══ SUPPLIED RECORDS

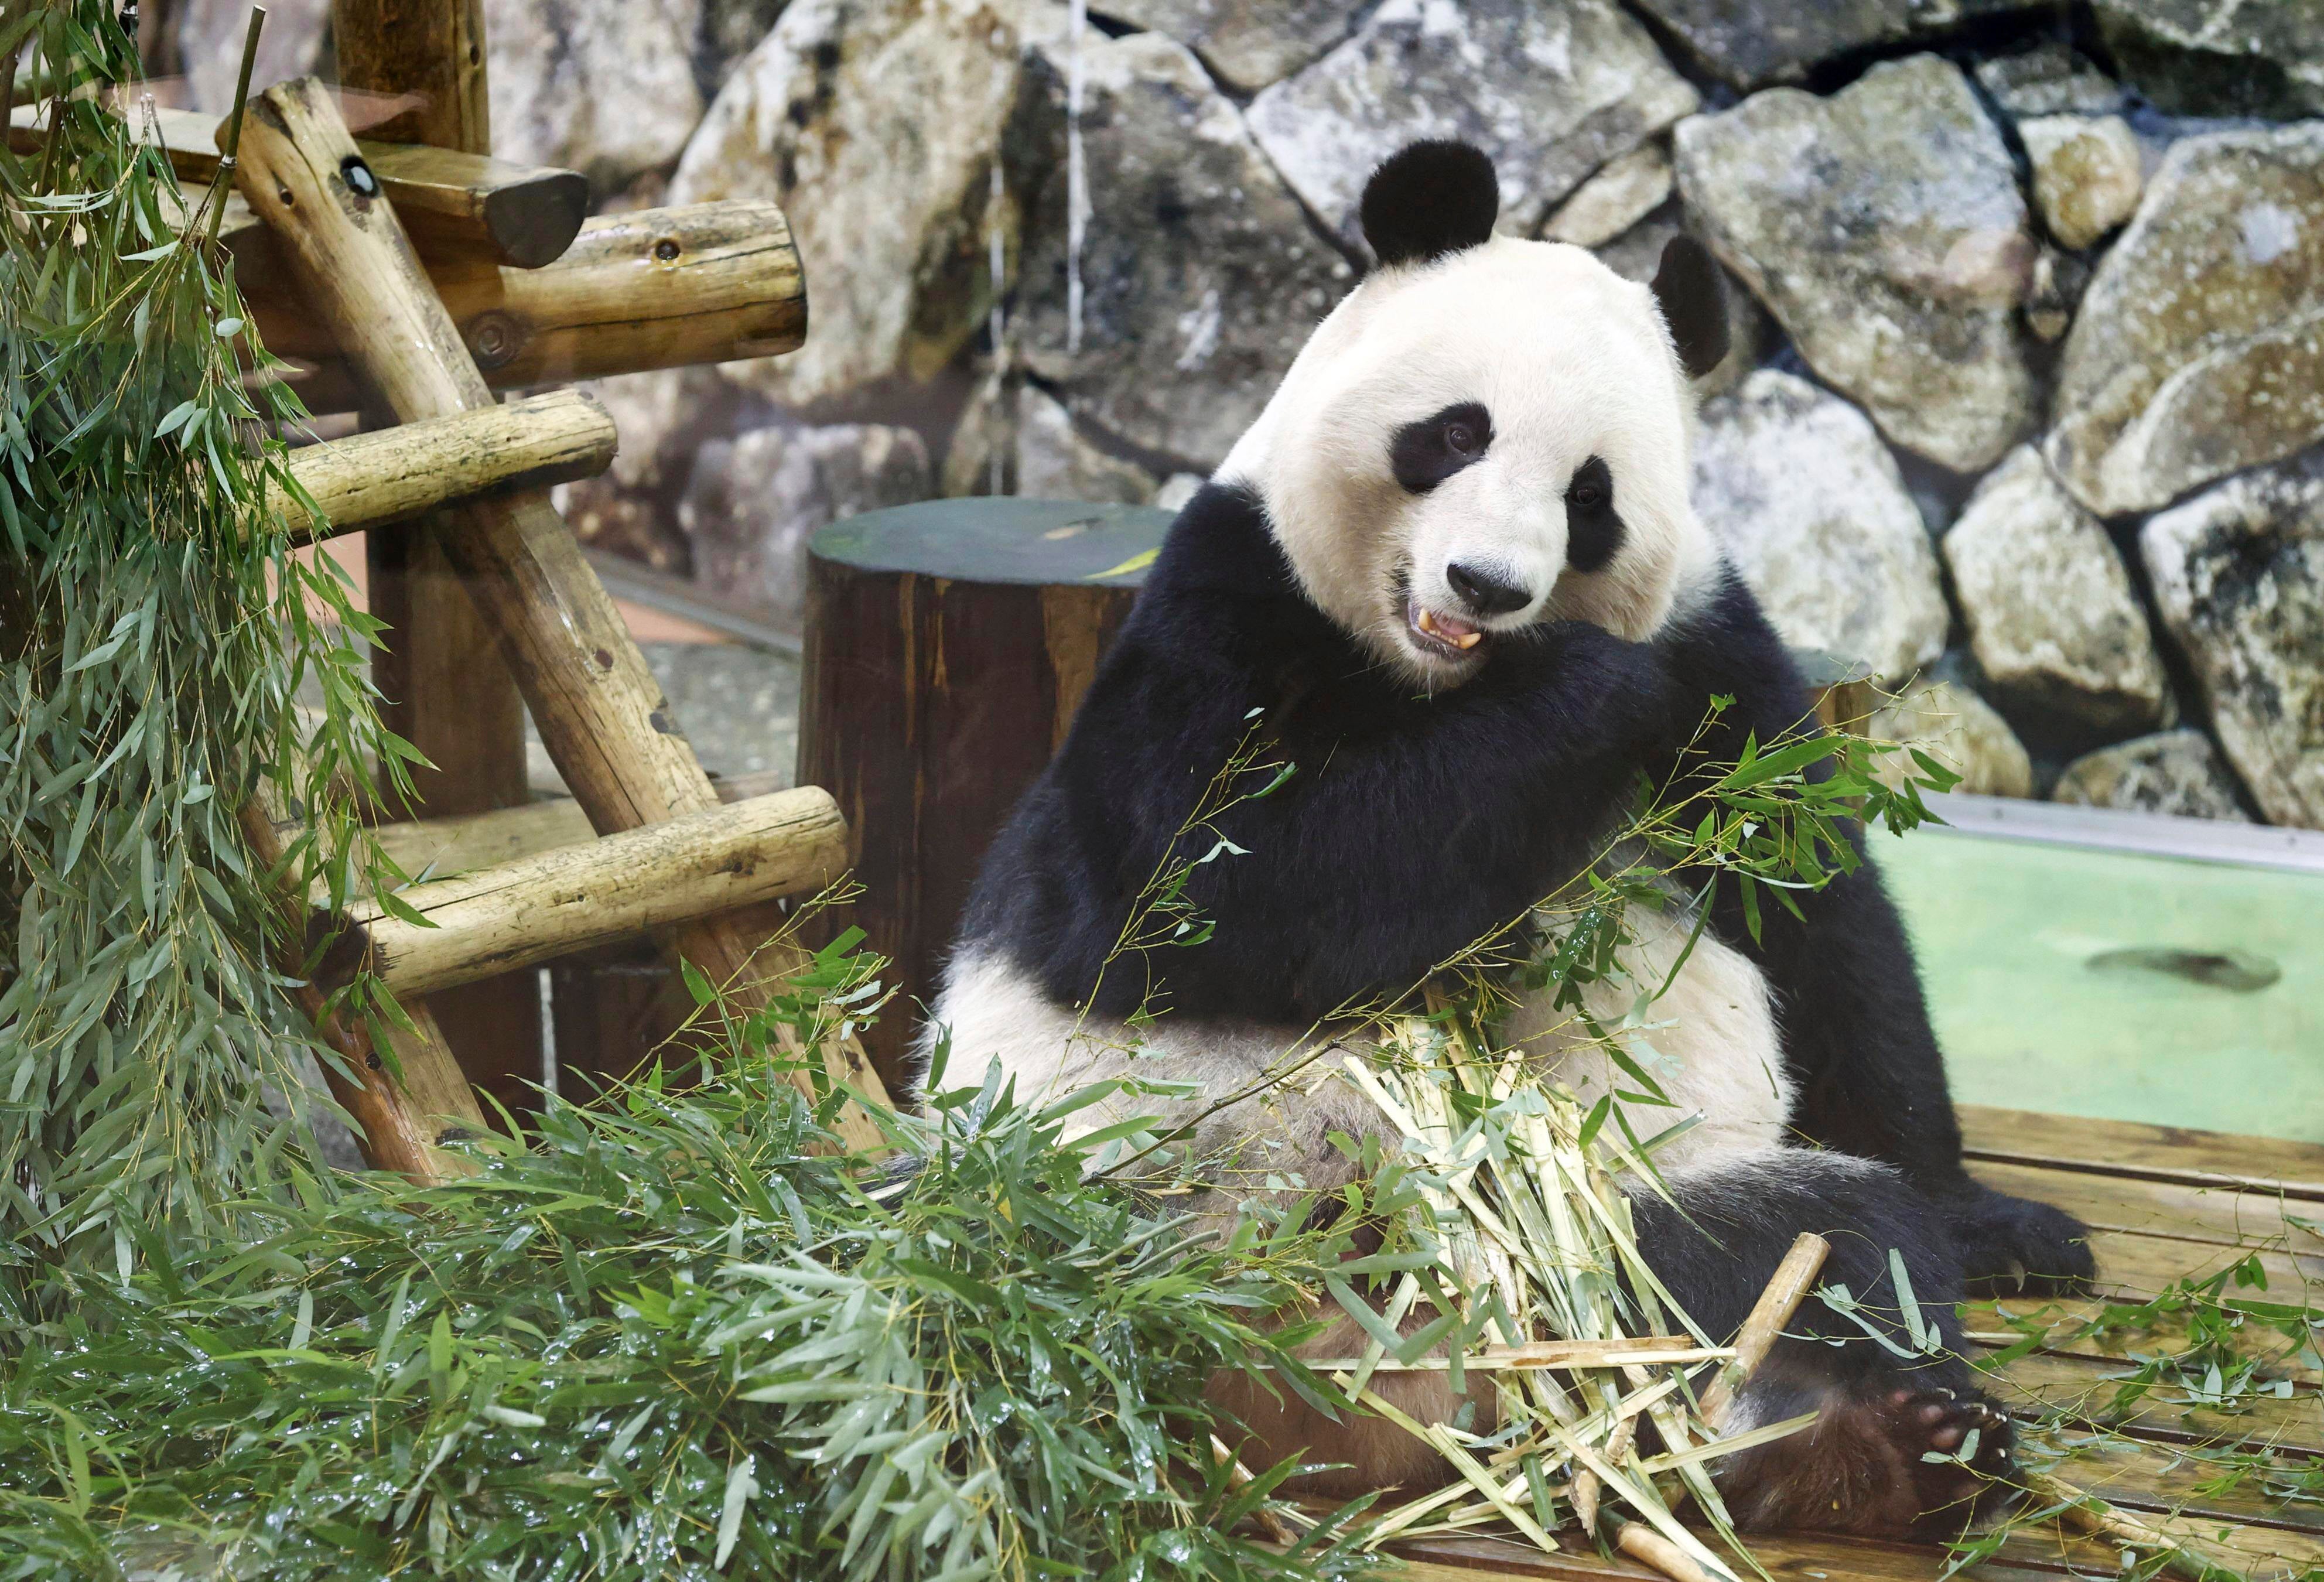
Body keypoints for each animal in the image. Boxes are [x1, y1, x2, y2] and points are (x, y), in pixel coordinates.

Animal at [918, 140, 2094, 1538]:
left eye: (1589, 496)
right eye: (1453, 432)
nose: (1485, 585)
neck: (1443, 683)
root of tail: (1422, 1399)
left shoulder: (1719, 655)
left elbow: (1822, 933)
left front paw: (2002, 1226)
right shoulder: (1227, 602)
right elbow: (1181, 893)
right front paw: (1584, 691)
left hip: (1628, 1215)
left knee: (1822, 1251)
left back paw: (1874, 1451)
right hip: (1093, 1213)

════

## EXERCISE DESCRIPTION
What you return should match the material line for line, with the images removed.

## SOLUTION TO THE EXERCISE
Body keypoints for each animal in the image. Boxes are [x1, y1, x2, y2] and points are (x, y), in pixel coordinates.

Animal at [918, 140, 2094, 1538]:
left eye: (1589, 496)
right eye: (1453, 432)
nose: (1485, 585)
neck: (1443, 683)
root of tail: (1422, 1399)
left shoulder: (1719, 655)
left elbow: (1822, 933)
left front paw: (2002, 1226)
right shoulder: (1227, 602)
right elbow: (1181, 893)
right front paw: (1584, 691)
left hip: (1628, 1215)
left knee: (1822, 1251)
left back paw: (1874, 1451)
right hip: (1093, 1213)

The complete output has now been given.